В такой же предзимний вечер, с таким же запахом мерзлых отав ступал Белоусов по этому же проселку, провожая в последний путь телегу с гробом своей Натальи. Смерть жены скорее его удивила, чем напугала, и заставила посмотреть на ее неестественно тихое, в голубых полутенях лицо с каким-то внимательным, ужасающим любопытством. Его жена шагнула за ту невидимую, скорбно-таинственную черту, которая разделяет быль и небыль. Она ушла в неживое. И было в этом что-то законченно-важное, непонятное для него. Наталья болела около года и все это время мучилась тем, что не способна больше к работе. В последние дни на ее лице отражался испуг, как если бы очень она боялась не возвратить кому-то страшно тяжелый долг. И вот лица ее коснулось успокоение, точно знала она: долг ей прощен и никто о нем уже не напомнит.
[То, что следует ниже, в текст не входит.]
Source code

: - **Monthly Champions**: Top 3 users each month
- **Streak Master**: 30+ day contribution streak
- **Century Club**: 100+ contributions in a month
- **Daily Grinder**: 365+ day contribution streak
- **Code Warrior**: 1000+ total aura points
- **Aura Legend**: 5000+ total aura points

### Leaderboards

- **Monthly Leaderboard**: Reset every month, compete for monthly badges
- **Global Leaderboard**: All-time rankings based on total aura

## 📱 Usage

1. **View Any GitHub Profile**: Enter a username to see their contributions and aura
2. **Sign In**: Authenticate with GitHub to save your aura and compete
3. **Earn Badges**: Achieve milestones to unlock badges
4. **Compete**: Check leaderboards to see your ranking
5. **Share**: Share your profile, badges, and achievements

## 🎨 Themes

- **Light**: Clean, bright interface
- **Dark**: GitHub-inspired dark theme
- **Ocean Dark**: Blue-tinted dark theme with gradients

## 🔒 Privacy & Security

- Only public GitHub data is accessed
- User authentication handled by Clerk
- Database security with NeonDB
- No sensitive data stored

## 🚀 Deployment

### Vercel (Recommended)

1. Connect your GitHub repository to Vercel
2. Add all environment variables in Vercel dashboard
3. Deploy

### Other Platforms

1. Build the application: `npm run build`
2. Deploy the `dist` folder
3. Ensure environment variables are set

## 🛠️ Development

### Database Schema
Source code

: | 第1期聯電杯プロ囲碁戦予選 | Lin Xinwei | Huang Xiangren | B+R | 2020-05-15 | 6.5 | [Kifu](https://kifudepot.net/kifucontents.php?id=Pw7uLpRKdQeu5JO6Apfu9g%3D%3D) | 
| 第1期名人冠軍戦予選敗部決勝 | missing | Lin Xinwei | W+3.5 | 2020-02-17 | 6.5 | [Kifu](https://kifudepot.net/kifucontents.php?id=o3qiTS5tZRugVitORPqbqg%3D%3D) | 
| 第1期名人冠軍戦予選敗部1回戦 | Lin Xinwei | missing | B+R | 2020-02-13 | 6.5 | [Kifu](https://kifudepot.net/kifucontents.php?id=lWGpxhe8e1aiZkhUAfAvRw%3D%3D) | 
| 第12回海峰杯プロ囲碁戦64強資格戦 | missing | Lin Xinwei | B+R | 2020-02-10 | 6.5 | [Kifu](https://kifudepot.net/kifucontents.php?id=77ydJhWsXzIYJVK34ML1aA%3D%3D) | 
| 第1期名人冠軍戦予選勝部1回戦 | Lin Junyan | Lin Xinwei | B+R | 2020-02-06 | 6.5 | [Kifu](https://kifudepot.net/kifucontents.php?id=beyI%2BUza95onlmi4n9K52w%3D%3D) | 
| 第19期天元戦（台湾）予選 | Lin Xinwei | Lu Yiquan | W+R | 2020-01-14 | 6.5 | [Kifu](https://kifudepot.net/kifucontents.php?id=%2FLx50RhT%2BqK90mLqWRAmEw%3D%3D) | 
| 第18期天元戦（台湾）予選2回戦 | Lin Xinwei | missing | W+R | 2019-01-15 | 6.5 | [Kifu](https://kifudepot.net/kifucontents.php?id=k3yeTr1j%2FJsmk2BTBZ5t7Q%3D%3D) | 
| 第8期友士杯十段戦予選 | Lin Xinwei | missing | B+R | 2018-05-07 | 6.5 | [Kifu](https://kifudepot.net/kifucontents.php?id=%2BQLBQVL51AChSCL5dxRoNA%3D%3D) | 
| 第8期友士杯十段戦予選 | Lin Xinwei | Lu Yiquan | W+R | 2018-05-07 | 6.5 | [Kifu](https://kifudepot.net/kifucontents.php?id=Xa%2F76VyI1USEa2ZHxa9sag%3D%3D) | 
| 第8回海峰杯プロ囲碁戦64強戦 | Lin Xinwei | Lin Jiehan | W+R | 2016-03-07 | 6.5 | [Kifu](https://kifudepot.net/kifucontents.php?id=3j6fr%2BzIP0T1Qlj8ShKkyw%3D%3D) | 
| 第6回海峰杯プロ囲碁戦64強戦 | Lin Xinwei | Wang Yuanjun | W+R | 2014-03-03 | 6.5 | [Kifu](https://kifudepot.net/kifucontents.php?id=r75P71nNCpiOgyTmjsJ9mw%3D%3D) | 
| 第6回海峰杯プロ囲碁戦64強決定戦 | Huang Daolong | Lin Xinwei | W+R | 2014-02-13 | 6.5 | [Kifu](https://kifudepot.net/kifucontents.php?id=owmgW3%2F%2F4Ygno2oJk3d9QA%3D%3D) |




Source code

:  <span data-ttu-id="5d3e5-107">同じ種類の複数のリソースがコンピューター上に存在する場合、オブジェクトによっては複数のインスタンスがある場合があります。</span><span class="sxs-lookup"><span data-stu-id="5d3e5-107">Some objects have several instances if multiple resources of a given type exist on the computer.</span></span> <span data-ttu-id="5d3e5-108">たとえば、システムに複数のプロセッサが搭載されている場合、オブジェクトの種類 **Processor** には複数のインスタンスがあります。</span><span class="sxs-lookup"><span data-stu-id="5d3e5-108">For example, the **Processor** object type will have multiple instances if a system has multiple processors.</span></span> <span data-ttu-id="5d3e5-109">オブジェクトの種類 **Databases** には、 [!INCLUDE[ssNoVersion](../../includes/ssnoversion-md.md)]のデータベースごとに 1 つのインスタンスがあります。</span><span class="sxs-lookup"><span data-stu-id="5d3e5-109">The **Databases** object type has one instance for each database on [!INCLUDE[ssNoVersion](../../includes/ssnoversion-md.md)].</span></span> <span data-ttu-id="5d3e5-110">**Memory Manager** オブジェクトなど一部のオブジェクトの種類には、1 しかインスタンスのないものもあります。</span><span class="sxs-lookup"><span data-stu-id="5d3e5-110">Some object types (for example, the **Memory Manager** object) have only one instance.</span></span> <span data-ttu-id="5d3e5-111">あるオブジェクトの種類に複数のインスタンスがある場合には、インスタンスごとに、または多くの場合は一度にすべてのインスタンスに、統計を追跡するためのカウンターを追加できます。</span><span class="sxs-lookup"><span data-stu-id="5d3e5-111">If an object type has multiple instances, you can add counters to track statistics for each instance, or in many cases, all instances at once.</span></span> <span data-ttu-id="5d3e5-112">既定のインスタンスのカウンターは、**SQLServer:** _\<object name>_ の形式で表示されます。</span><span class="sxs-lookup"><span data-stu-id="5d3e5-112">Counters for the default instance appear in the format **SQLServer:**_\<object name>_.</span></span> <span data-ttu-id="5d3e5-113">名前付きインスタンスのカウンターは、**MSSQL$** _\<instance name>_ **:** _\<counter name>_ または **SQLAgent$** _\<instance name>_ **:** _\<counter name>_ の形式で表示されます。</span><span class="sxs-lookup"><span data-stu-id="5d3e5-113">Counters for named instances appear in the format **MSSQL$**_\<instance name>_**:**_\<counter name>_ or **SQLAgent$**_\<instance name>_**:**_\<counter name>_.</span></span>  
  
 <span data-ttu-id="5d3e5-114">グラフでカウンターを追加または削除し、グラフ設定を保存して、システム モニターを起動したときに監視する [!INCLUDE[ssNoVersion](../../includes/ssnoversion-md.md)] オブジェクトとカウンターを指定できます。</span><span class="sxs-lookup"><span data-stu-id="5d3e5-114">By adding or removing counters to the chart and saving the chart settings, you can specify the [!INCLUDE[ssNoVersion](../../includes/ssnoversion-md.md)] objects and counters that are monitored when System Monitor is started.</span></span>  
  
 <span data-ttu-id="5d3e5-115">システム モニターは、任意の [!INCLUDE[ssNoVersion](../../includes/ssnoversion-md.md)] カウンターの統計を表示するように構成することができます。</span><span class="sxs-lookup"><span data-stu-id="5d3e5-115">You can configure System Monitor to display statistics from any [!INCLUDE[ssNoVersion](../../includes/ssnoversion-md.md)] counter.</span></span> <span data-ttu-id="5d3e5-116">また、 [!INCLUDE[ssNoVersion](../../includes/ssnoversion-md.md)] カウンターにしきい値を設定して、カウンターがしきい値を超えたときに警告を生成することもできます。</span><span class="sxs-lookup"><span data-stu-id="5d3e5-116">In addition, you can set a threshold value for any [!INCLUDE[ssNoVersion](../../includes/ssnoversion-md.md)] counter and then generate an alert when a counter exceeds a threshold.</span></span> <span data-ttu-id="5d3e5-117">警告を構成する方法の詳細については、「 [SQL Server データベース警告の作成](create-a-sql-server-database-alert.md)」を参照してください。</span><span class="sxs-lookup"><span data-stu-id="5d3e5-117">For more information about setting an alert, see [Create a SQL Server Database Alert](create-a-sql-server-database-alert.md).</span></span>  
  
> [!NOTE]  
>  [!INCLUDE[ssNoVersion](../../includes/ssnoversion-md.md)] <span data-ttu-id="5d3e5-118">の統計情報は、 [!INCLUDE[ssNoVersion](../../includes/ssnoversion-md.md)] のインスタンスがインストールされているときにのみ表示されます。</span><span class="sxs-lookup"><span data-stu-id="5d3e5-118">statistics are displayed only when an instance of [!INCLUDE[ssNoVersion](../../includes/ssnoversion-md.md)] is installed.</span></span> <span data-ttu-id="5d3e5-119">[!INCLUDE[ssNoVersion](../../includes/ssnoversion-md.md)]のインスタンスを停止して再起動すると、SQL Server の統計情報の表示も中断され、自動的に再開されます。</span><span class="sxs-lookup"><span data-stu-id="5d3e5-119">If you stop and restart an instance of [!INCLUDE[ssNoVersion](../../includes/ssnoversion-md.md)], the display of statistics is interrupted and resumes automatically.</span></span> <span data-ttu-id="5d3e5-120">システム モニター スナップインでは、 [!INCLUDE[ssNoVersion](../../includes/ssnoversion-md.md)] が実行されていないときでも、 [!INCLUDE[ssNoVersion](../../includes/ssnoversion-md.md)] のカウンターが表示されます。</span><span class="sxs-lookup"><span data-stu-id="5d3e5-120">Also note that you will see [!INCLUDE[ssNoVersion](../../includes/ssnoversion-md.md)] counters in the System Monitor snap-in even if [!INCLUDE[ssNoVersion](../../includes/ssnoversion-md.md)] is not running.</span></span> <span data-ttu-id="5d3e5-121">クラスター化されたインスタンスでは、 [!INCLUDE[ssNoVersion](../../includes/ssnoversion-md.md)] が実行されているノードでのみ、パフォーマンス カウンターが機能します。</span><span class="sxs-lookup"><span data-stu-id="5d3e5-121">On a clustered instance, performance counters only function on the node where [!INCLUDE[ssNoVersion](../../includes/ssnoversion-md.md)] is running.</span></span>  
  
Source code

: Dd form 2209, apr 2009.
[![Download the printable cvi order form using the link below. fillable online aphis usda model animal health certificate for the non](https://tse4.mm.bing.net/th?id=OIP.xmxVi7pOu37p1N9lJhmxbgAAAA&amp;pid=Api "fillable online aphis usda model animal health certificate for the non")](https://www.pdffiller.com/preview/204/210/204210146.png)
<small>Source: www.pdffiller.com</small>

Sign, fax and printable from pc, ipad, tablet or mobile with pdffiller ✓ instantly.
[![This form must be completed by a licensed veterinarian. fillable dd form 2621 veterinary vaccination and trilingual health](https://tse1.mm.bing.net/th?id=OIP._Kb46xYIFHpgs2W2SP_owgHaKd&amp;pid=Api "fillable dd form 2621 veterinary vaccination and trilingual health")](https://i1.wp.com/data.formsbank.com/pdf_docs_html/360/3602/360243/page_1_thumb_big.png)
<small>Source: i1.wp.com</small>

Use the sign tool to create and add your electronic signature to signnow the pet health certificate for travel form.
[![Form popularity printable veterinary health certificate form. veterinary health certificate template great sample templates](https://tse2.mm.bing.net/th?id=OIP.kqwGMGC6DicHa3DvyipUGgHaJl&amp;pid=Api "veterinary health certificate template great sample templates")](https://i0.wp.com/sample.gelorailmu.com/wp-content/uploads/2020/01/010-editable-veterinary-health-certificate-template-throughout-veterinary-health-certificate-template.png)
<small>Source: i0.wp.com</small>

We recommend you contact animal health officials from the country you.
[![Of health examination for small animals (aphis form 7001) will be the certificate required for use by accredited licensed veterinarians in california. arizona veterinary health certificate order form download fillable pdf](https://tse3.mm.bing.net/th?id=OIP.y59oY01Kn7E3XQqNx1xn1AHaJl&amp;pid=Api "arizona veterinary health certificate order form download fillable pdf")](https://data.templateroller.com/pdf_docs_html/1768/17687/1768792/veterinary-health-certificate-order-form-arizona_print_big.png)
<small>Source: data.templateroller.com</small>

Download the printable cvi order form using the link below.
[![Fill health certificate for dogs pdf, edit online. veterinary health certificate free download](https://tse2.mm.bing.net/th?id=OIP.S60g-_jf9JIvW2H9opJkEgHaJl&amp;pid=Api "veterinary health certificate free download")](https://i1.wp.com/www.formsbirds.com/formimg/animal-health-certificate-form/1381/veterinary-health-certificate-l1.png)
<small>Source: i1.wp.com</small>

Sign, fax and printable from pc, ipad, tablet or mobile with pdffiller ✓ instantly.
Удивление это жило в Белоусове до того момента, пока на вожжах не был опущен гроб. И как только расслышал он шорох глины, сухо посыпавшейся в могилу, им овладела мысль: «А ведь так получится и со мной! Все дороги ведут на погост. Обидно, очень обидно. Не успеешь на свет появиться, как уступай свое место другим».
С погоста Василий Михайлович шел один. После того как поставили крест, закидав его основание холмиком глины, он почуял в себе большое бродяжье горе и, не зная как с ним совладать, двинулся в деревню окольным путем, лишь бы только уйти от вздыхавших старух, от одетых в черное баб, от подвыпившего соседа и вообще от людей.
Он шел по темному полю и видел вверху, в прояснившемся небе, алые, будто цветы белокрыльника, звезды. Ему показалось, что звезды прицеливались к земле, чтобы выхватить из жизни тех заведомо обреченных, чья судьба уже решена, и противиться ей не имеет смысла. «Чья теперь очередь?» — думал он и до боли в глазах всматривался вперед, замечая в скошенном поле, голых кустах над межой, пролетавшей с криком вороне то, что было созвучно его душе. В душе же своей он как бы слышал передвижение, словно что-то живое, привычное покидало его, а на смену являлось холодное, светлое и святое. Что же это такое? Промозглый ветер хлестал его по лицу, а ему от этого было не зябко. Он шел вдоль реки и слушал тоскующий ветер, который метался в кустах ивняка и скулил, скулил, словно наслаждаясь своим завыванием.
Неожиданно он услышал:
— Ул-ли… Ул-ли…
Он вздрогнул, и ему представилось, что это душа Натальи, сиротская душа, которая манит его к себе. Он резко прибавил шагу, потом побежал, не отрывая глаз от звездного неба, и вдруг над стынуще-темной рекой разглядел две плывущие тени.
— Ул-ли… Ул-ли…
«Да это же совы!» — понял он. И такая тоска, такая печаль, такой холод его охватили, что он застонал, заскрипел зубами и как древний старик, с трудом переставляя ноги, поплелся в Сорочье Поле.
…И сейчас он также плелся к родному порогу, за которым его ожидали остывшая печь, тишина и глухие потемки.
Но Белоусов ошибся. В доме его горел электрический свет, а на лавке, облокотившись о стол, сидел бригадир.